The first part should use the incoming image information to produce a description of the image, where different objects are recognized and assigned to the proper categories, together with information about position and other relevant parameters. A second unit would now use this information to produce actions into the physical world, e.g. to implement a robot.
This structure has not worked out very well for reasons which will become apparent. It turns out that in fact the order between the parts shall be the opposite. See figure below.
The first part of the system is a reactive percept-to-action mapper. After this follows, if necessary for the application, a part which performs a symbolic processing for categorization and reasoning, in brief what we refer to as AI, and communication. For completeness, we will give a slightly more detailed structure diagram, around which the further discussion will center.
The distinctive characteristic of this structure is that percepts are mapped directly onto actions, rather than descriptions, as it was in the first figure. The reason is that this strategy allows the system to learn objects and other aspects of the environment by itself. Descriptions, of which assignment to category is one example, are generated in the symbolic part of the structure, for communication to other systems or for use in symbolic reasoning.
For a detailed discussion of these issues, reference is made to ECVision Research Background Document, and articles [Granlund99a] and [Granlund99b], but a few major points will be listed here:
- Learning of an object is not just to identify its category, but to identify its position, pose, orientation, and to learn what action complexes it can be linked to for handling.
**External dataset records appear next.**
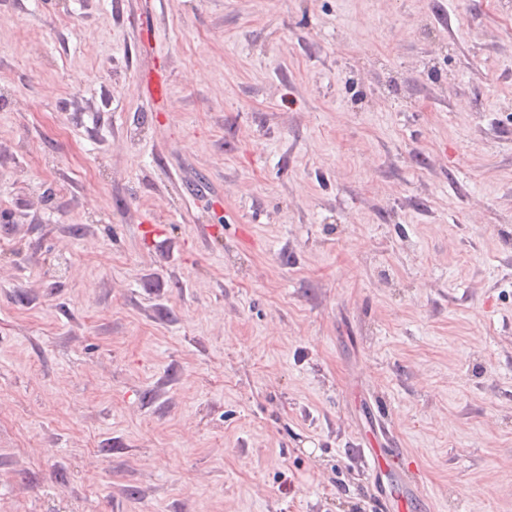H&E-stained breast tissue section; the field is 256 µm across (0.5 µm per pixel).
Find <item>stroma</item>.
Masks as SVG:
<instances>
[{
	"instance_id": "obj_1",
	"label": "stroma",
	"mask_w": 512,
	"mask_h": 512,
	"mask_svg": "<svg viewBox=\"0 0 512 512\" xmlns=\"http://www.w3.org/2000/svg\"><path fill=\"white\" fill-rule=\"evenodd\" d=\"M364 448L512 512V0H0V512H381Z\"/></svg>"
}]
</instances>
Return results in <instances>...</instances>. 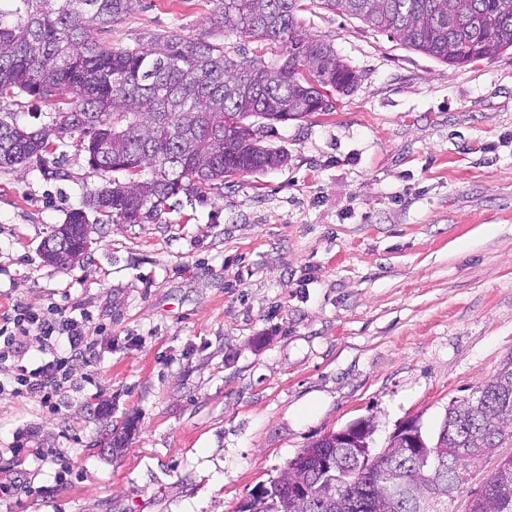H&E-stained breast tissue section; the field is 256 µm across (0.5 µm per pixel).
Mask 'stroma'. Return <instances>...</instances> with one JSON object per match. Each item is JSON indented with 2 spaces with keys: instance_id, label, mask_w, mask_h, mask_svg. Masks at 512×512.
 Wrapping results in <instances>:
<instances>
[{
  "instance_id": "1",
  "label": "stroma",
  "mask_w": 512,
  "mask_h": 512,
  "mask_svg": "<svg viewBox=\"0 0 512 512\" xmlns=\"http://www.w3.org/2000/svg\"><path fill=\"white\" fill-rule=\"evenodd\" d=\"M216 14V0H137L97 38L248 47ZM302 19L358 81L335 111L274 124L277 169L138 224L89 214L90 250L59 266L43 240L112 173L90 169L76 133L0 168V312L20 298L48 319L88 314L96 349L57 408L0 396V473L27 486L0 512H236L359 420L378 448L411 419L435 436L512 357V49L458 67L354 18ZM112 430L128 433L114 452ZM509 455L483 461L448 512Z\"/></svg>"
}]
</instances>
This is what understanding of an object implies. This is also what is activated as we see e.g. a chair. Not the geometric properties of it.
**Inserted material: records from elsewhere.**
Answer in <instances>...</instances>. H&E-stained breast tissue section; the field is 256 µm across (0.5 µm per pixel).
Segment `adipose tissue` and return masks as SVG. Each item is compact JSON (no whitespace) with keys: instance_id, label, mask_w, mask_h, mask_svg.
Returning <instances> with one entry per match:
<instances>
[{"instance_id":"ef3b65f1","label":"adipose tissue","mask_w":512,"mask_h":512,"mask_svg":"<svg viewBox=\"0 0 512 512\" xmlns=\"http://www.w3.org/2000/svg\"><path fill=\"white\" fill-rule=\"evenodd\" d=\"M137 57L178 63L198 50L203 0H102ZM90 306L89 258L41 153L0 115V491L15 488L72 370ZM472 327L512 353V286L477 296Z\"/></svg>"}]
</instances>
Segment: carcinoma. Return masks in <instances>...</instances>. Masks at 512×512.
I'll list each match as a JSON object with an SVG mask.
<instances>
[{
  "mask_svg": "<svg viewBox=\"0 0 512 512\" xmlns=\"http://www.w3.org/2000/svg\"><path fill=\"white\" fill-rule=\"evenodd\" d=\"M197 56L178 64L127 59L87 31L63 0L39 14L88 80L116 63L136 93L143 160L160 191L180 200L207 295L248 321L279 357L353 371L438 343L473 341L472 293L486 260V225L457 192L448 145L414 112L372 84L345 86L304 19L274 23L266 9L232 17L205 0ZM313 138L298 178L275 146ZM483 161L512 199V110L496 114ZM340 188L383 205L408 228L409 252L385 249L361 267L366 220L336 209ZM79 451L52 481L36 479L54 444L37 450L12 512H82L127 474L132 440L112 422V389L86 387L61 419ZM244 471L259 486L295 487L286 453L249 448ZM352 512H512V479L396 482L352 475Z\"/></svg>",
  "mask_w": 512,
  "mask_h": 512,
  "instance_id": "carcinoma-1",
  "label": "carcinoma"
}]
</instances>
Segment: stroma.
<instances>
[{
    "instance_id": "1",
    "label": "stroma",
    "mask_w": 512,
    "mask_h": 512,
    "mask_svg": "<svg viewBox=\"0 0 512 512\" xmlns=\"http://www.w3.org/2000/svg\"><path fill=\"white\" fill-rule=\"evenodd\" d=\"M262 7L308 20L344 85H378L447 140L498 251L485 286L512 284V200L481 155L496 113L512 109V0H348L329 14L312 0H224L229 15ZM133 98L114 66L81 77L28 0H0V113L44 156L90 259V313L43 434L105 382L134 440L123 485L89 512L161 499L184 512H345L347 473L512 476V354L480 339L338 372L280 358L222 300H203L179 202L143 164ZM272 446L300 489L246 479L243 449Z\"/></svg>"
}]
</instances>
- Learning implies the association between the system?s own state including its action state and the perceptual state. This is driven from the action side rather than from the percept side. The reason is that the action space or the system state space is immensely less complex than the percept space.
- The symbolic representation shall emerge from the action representation, rather than from any descriptive, geometric representation. There are strong indications that this is the way it is done in the human brain --- we perceive consciously the external world in terms of the actions we can perform with respect to it.
- The symbolic representation implies a stripping off of spatial context to produce sufficiently invariant packets of information to be handled symbolically or to be communicated. This may also require the introduction of symbolic contextual entities.
- Conversely, symbolic information can be made to control the perception-action structure by conversion of the symbol structure to spatial and other detailed context parameters for the perception-action structure
The preceding is exactly the strategy which has very successfully been employed by biological systems.
The workings of the symbolic structure and its different
implementations, such as for planning, language, communication, etc.,
is well documented in literature and will be omitted in this
exposition. What is important to observe is that the spatial/cognitive
domain and the symbolic/language domain are two different worlds,
where different rules and methods apply.